The meeting, held in the Houses of Parliament celebrated the fourth UN International Yoga Day and 70 years of the National Health Service, co-hosted by the All-Party Parliamentary Group (APPG) on Indian Traditional Sciences, and Indian High Commission, and Sri Lankan High Commission.
Bob Blackman MP, co-chair of the APPG on Indian Traditional Sciences, who saw the role of the APPG as inspiring the NHS to not just treat ill people but to encourage them to live more healthily and thereby live longer, better lives. He was delighted to say that yoga is to some extent now recognised by the NHS. He recently told the Speaker of the House of Commons that he could usefully sanction over-excited or angry MPs and tell them to practise yoga. Speaking of Ayurveda, another health approach promoted by the APPG, Mr Blackman said: ‘My scientific background tells me that if something has been used for thousands of years it must have something going for it, even if it is not a product of modern pharmaceutical companies.’

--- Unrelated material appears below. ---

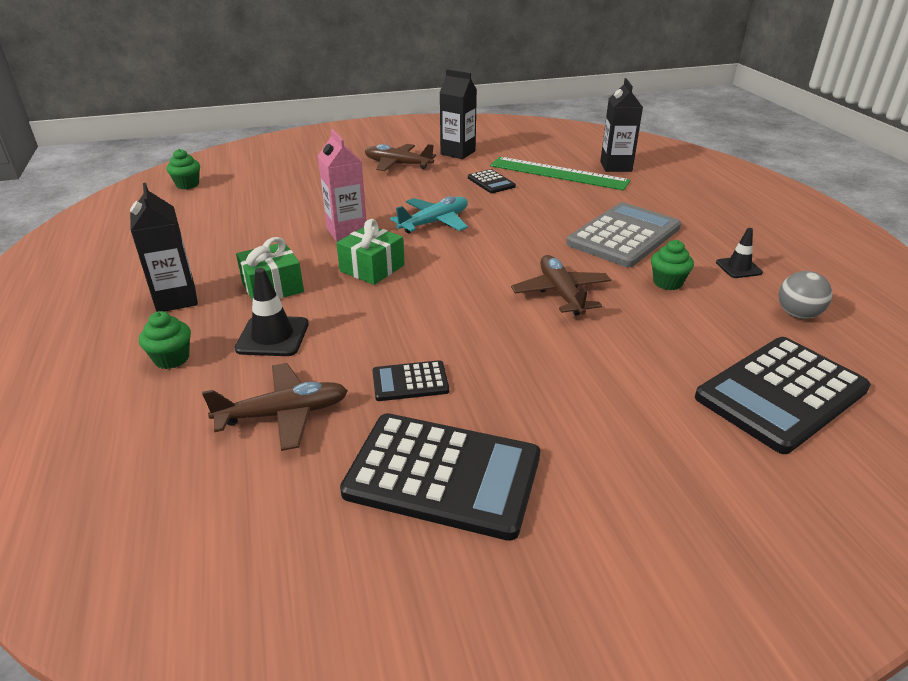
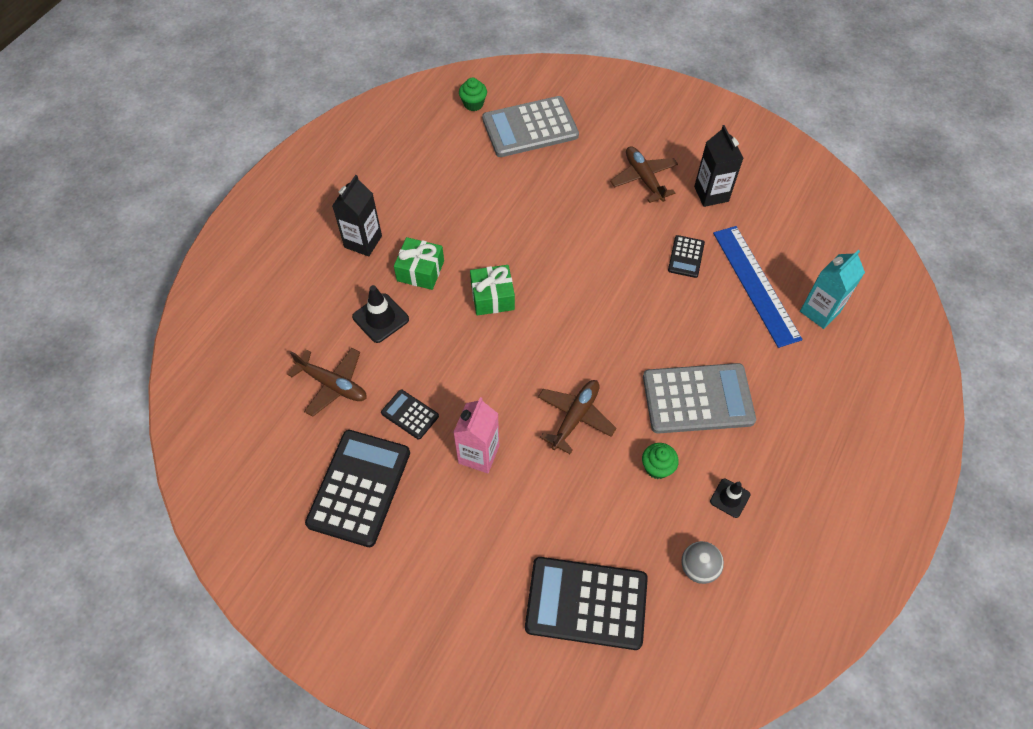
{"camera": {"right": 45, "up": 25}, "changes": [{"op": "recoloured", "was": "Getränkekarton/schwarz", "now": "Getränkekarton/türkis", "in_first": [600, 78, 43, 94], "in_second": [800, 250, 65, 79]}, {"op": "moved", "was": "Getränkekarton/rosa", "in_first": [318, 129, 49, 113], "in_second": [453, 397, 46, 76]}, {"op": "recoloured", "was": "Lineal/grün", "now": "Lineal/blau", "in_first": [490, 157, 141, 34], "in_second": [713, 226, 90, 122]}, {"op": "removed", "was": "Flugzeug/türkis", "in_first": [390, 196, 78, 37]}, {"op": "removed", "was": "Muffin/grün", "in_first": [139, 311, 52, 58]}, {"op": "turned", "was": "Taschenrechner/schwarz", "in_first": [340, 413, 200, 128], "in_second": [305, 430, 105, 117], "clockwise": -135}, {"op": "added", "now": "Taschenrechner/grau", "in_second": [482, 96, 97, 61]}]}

Amarjeet S. Bhamra, Secretariat at APPG Indian Traditional Sciences underlined the progress that has been made since last year and the sincere support received from Bob Blackman MP and Virendra Sharma MP Co-Chairmen and all members of this APPG. He also spoke of the PM Narendra Modi’s visit to the UK on 18th April 18 and in the presence of HRH the Prince of Wales. A plaque was unveiled for the Centre of Excellence for Yoga Research and Indian Traditional Medicine. The setting up of the Ministry of AYUSH by Mr. Modi was also well commended and it is surely significant that the Prince of Wales comprehends the importance and far-reaching benefits of the Indian Traditional Sciences in a valid integrated health system.
Sri M, a modern yogi with a mission to inspire mankind towards peace and harmony. He picked out three key qualities of mind described in the Bhagavad Gita (the timeless and universal message of the Gita is all-encompassing in its expression of truth) as being characteristic of the man established in yoga. First, having the senses under the control of one’s mind; second, having one’s mind tranquil under all circumstances, e.g. not bothered by the opinions of others, whether these are flattering or critical; and third, having the welfare of all beings in one’s heart. He pointed out that yoga asanas are known to have an effect on the endocrine system but added that yoga is more than just physical exercises.
Sri M was awarded the prestigious Title of Yoga Ratan by APPG Indian Traditional Sciences, who respects and serves people from all walks of life, sects and creeds and has truly touched the lives of communities of the world irrespective of race or religion in the furtherance of Indian Traditional Sciences. by Bob Blackman MP, Professor Tony Nader, Hon. Srinivas Gotru High Commission of India in UK, His Excellency Mr. Sugeeshwara Gunaratna High Commission of Sri Lanka in UK, Ayurveda Ratan Dr Shantha Godagama, Ayurveda Ratan Prof Venkata Joshi and Amarjeet S Bhamra.
Sri M aided by Lady Mohini Noon and his devotees from Europe, USA and Dubai participated in all three Int’l Yoga Day events at: 1. The Nehru Centre, 2. Parliament Park and 3. House of Commons organised by the APPG Indian Traditional Sciences this year.